The report also shed light on how Guo financed his business by leveraging his repackaged assets.
Caixin is suing US-based Guo in the United States for defamation and has reported on his business ventures before, reports Guo has rejected.
Monday’s cover story claimed Guo borrowed US$1.5 billion from the Abu Dhabi backers in 2014 to inject into their jointly held fund ACA Capital.
It claimed Guo convinced the backers to accept his Chinese assets as collateral, although most of the property and stocks were already pledged to his Chinese creditors.
And instead of investing the money in “financial institutions” as promised, Guo used some of the funds to repay debts, renovate his home and buy a yacht, the report quoted a former employee as saying.

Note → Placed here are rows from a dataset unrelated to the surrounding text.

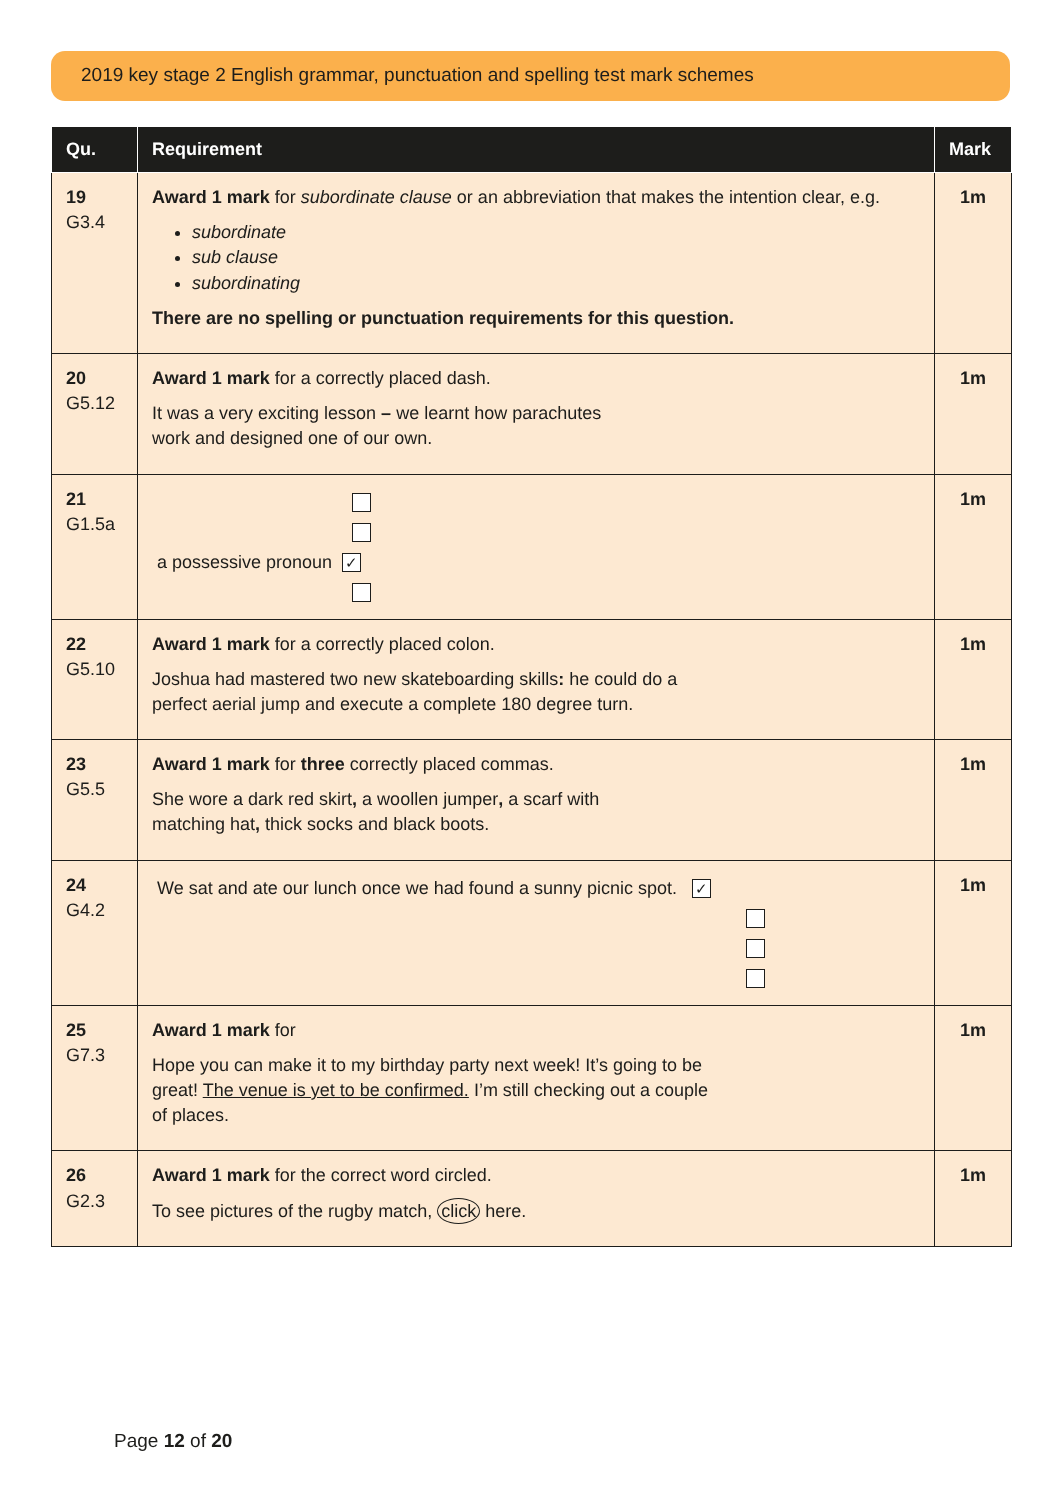2019 key stage 2 English grammar, punctuation and spelling test mark schemes
| Qu. | Requirement | Mark |
| --- | --- | --- |
| 19 G3.4 | Award 1 mark for subordinate clause or an abbreviation that makes the intention clear, e.g. subordinate sub clause subordinating There are no spelling or punctuation requirements for this question. | 1m |
| 20 G5.12 | Award 1 mark for a correctly placed dash. It was a very exciting lesson – we learnt how parachutes work and designed one of our own. | 1m |
| 21 G1.5a | a possessive pronoun ✓ | 1m |
| 22 G5.10 | Award 1 mark for a correctly placed colon. Joshua had mastered two new skateboarding skills : he could do a perfect aerial jump and execute a complete 180 degree turn. | 1m |
| 23 G5.5 | Award 1 mark for three correctly placed commas. She wore a dark red skirt , a woollen jumper , a scarf with matching hat , thick socks and black boots. | 1m |
| 24 G4.2 | We sat and ate our lunch once we had found a sunny picnic spot. ✓ | 1m |
| 25 G7.3 | Award 1 mark for Hope you can make it to my birthday party next week! It’s going to be great! The venue is yet to be confirmed. I’m still checking out a couple of places. | 1m |
| 26 G2.3 | Award 1 mark for the correct word circled. To see pictures of the rugby match, click here. | 1m |
Page 12 of 20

In 2015, Guo moved to the United States after his associate, former state security vice-minister Ma Jian, came under investigation for corruption.
When two Abu Dhabi board members of the joint fund visited Guo in the United States, they were told Guo was still backed by Chinese leaders, according to the report.

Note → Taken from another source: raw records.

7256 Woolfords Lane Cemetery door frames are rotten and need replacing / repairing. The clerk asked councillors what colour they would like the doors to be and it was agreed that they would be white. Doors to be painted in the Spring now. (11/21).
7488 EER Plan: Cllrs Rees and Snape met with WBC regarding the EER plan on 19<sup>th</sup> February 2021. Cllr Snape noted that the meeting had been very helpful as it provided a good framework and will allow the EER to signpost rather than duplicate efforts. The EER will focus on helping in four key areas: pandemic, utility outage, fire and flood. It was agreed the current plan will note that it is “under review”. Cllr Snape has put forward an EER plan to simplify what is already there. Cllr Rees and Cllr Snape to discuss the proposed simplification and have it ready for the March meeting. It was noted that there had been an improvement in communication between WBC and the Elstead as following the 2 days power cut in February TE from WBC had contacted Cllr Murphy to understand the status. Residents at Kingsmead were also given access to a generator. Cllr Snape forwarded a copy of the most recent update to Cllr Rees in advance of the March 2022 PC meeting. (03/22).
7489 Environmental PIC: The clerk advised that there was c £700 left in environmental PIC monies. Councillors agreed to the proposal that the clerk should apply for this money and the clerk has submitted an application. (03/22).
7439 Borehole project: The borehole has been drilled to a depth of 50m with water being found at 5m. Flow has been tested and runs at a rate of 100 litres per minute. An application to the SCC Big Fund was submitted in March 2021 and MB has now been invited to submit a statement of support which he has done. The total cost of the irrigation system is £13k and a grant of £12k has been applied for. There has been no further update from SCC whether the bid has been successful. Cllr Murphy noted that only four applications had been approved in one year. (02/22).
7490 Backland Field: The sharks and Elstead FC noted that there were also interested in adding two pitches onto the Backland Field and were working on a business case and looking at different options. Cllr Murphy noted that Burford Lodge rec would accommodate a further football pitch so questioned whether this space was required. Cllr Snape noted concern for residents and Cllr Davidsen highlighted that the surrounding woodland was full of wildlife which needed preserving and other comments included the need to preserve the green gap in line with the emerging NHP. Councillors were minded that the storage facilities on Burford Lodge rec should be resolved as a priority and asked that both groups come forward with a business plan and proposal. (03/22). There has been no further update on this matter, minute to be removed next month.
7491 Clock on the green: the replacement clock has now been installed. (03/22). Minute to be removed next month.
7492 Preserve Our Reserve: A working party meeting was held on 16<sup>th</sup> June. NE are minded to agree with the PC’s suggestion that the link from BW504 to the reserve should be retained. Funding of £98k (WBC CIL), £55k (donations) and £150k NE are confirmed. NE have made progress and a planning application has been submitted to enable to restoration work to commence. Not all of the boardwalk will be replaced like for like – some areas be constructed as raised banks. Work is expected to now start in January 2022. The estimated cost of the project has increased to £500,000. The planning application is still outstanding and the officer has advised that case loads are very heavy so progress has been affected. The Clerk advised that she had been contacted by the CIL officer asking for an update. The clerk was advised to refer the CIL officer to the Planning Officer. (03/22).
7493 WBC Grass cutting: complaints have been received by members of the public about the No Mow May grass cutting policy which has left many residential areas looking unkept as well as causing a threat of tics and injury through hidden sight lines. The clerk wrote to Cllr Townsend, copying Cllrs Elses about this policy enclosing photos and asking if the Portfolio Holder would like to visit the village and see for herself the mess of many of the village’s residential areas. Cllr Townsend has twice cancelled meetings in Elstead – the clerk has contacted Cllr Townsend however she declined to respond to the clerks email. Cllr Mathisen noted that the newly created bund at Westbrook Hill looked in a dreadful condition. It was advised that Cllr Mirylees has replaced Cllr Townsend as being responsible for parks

In May 2015, Guo received an extra US$1.5 billion loan from Abu Dhabi using his flat at The Sherry-Netherland Hotel in New York as part of the collateral.
Caixin said Guo used the money and various bank loans to buy 42 per cent of Hong Kong-listed shares in Haitong Securities, China’s second-biggest brokerage by assets, only for the investment to shrink in the stock market meltdown of 2015.

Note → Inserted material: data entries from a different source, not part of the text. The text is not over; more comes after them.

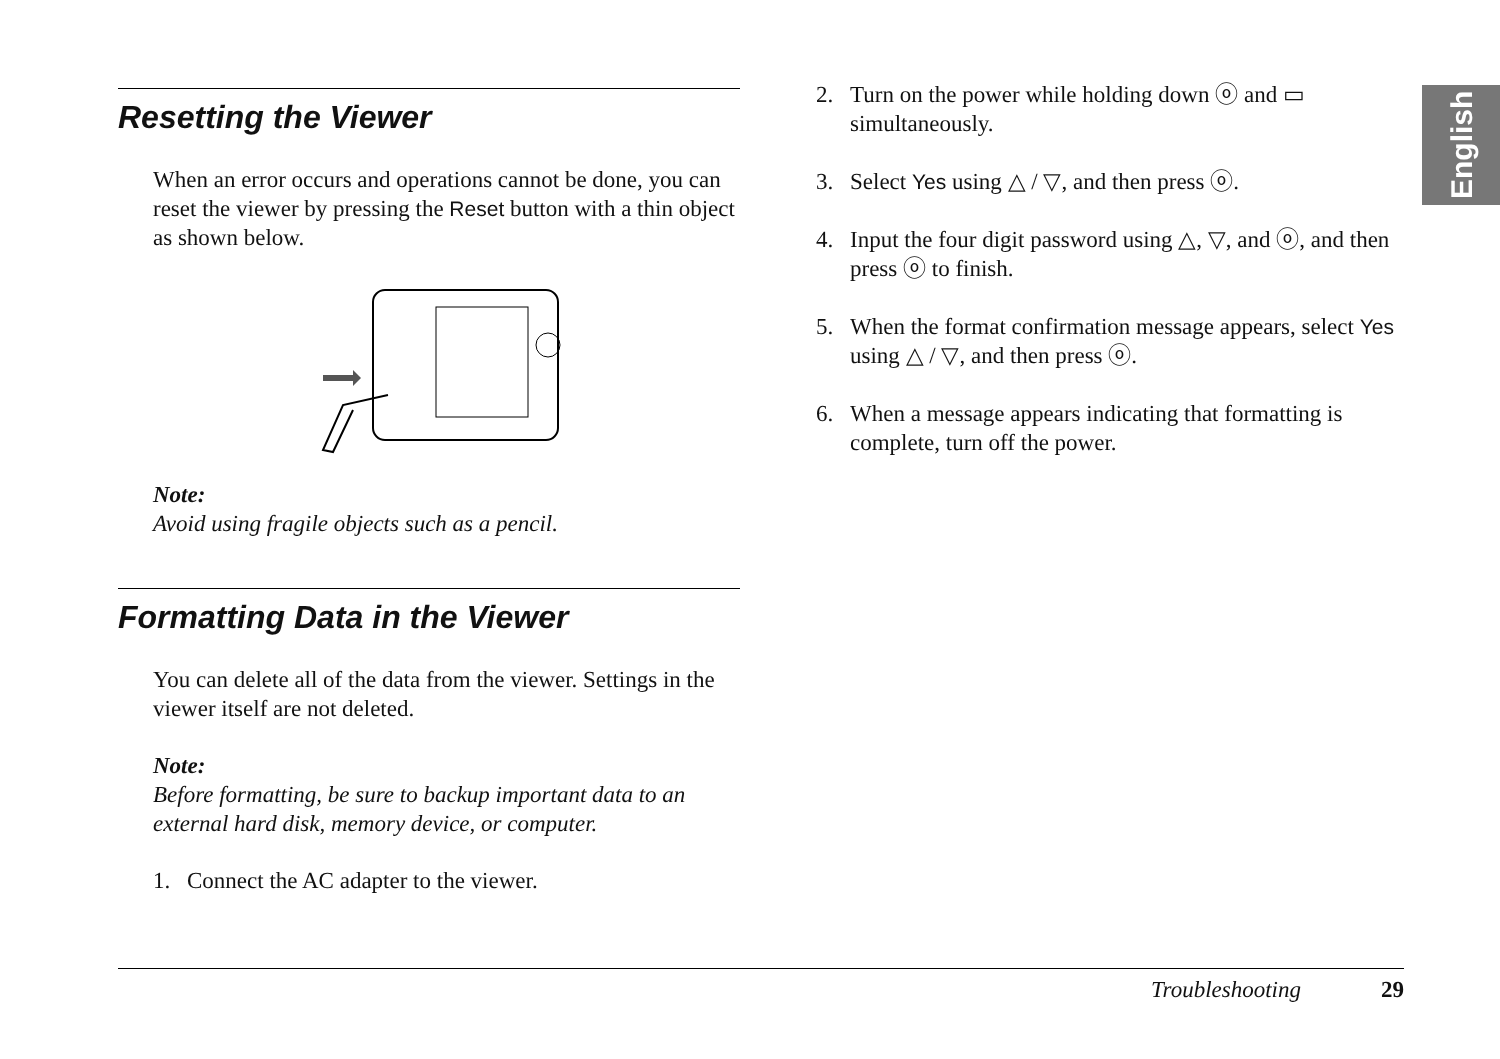Resetting the Viewer
When an error occurs and operations cannot be done, you can reset the viewer by pressing the Reset button with a thin object as shown below.
Note:
Avoid using fragile objects such as a pencil.
Formatting Data in the Viewer
You can delete all of the data from the viewer. Settings in the viewer itself are not deleted.
Note:
Before formatting, be sure to backup important data to an external hard disk, memory device, or computer.
1. Connect the AC adapter to the viewer.
2. Turn on the power while holding down ⓞ and ▭ simultaneously.
3. Select Yes using △ / ▽, and then press ⓞ.
4. Input the four digit password using △, ▽, and ⓞ, and then press ⓞ to finish.
5. When the format confirmation message appears, select Yes using △ / ▽, and then press ⓞ.
6. When a message appears indicating that formatting is complete, turn off the power.
English
Troubleshooting 29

The report said Guo last year promised to transfer all his mainland assets to ACA Capital and his control of the joint fund to the Abu Dhabi authorities. In return, the Abu Dhabi backers agreed to double their loans to Guo to US$6 billion.
But Caixin claimed Guo was unlikely to meet the terms of the deal because his mainland assets had been frozen by the government.
It was not possible for the South China Morning Post to verify the claims in the report and there was no immediate response from Guo or the Abu Dhabi authorities to requests for comment on Monday night.
In a report published in May, Caixin said former British prime minister Tony Blair had introduced Guo to the Abu Dhabi royal family.
Guo denied the report in a video posted on Twitter, adding such articles were aimed at discrediting him.
Media outlets directly controlled by Beijing have also been publishing reports about Guo’s alleged wrongdoings since he started airing claims of corruption in the Communist Party online.
In April, Beijing asked Interpol to issue a global “red notice” for Guo’s arrest.